But this? This is a nightmare.
Where’s the fire? Neither the players or coaches seem to have any emotions during or after games other than defeat. Heads are dropping almost immediately and everyone is acknowledging problems and yet no one seems to be fixing them.
It all starts with leadership and the man who just signed a massive contract extension. It’s not as simple as taking blame, James Franklin needs to be finding solutions, and right now he is failing spectacularly at doing so.
3. This will have long-term effects
Recruiting and image wise, you can survive a down year. Notre Dame went 4-8 not that long ago. Texas has had nightmare seasons. Florida was in the dumps before Dan Mullen. But Penn State can’t survive that type of thing, especially if there’s not an obvious excuse and fix.
Seasons like these, when you’re already recruiting poorly in the current class, are what cripple the next 2-3 recruiting cycles and that momentum is not easy to get back.
Currently, the Nittany Lions are off to a great start in the 2022 class and their centerpiece, quarterback Beau Pribula, seems set for a big ratings bump after a monster junior season.
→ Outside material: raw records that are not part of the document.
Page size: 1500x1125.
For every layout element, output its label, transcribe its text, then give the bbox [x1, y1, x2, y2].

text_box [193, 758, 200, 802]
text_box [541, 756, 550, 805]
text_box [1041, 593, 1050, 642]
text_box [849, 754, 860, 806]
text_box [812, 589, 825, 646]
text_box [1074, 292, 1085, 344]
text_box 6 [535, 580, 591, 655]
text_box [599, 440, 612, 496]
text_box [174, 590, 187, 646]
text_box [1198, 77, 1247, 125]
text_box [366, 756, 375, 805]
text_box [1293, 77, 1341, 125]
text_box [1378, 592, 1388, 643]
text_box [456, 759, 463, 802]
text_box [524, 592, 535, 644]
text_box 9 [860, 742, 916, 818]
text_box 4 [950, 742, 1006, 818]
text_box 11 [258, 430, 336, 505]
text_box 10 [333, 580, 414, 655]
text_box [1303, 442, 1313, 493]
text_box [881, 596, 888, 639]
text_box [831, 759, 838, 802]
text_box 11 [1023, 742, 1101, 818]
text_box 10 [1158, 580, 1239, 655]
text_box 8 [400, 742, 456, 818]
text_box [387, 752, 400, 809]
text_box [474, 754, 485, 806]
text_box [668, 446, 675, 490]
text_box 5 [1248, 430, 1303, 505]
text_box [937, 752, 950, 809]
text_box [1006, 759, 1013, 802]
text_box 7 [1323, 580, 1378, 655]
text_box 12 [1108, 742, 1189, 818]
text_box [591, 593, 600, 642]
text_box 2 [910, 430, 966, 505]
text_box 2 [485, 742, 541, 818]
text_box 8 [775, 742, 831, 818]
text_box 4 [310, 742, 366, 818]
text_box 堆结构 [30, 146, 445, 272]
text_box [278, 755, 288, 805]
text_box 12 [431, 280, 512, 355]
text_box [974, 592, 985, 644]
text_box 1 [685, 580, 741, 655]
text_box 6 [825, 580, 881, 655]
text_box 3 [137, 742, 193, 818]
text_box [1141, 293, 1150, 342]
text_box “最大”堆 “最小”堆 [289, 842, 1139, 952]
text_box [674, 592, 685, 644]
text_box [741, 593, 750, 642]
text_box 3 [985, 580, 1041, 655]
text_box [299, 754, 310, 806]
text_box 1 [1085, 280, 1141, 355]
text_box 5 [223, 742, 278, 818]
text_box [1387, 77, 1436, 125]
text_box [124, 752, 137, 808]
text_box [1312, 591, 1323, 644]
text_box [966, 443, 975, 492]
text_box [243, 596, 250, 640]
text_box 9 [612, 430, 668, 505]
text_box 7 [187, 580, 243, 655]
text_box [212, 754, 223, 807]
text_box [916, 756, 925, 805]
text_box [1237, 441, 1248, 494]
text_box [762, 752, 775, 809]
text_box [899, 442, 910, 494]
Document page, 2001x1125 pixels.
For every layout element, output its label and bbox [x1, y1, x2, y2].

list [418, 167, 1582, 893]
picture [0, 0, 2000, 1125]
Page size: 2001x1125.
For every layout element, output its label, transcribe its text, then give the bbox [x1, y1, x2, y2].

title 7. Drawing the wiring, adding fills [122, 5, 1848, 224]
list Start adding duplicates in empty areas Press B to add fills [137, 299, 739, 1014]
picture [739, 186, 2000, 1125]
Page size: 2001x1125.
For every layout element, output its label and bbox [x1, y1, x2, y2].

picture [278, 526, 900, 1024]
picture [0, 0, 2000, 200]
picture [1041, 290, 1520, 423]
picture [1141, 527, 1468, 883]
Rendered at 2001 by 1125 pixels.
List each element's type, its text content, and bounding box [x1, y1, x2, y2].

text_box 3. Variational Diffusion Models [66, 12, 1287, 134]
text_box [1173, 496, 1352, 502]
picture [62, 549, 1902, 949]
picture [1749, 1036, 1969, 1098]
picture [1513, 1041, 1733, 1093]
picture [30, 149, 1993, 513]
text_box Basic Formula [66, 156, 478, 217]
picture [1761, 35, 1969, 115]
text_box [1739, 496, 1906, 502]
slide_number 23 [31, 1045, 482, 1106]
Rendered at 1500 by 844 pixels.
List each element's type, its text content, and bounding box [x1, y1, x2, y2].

But can you hold on to those pieces?
How do you sell to guys that they’re coming to compete for conference and national titles when you’re getting the doors blown off by Maryland in your home stadium? How about when you look markedly worse than Rutgers under Greg Schiano, who undoubtedly will be competing for some of the same kids soon, I would love to say this season is a one-off issue, but Penn State is staring down some serious and potentially lasting issues.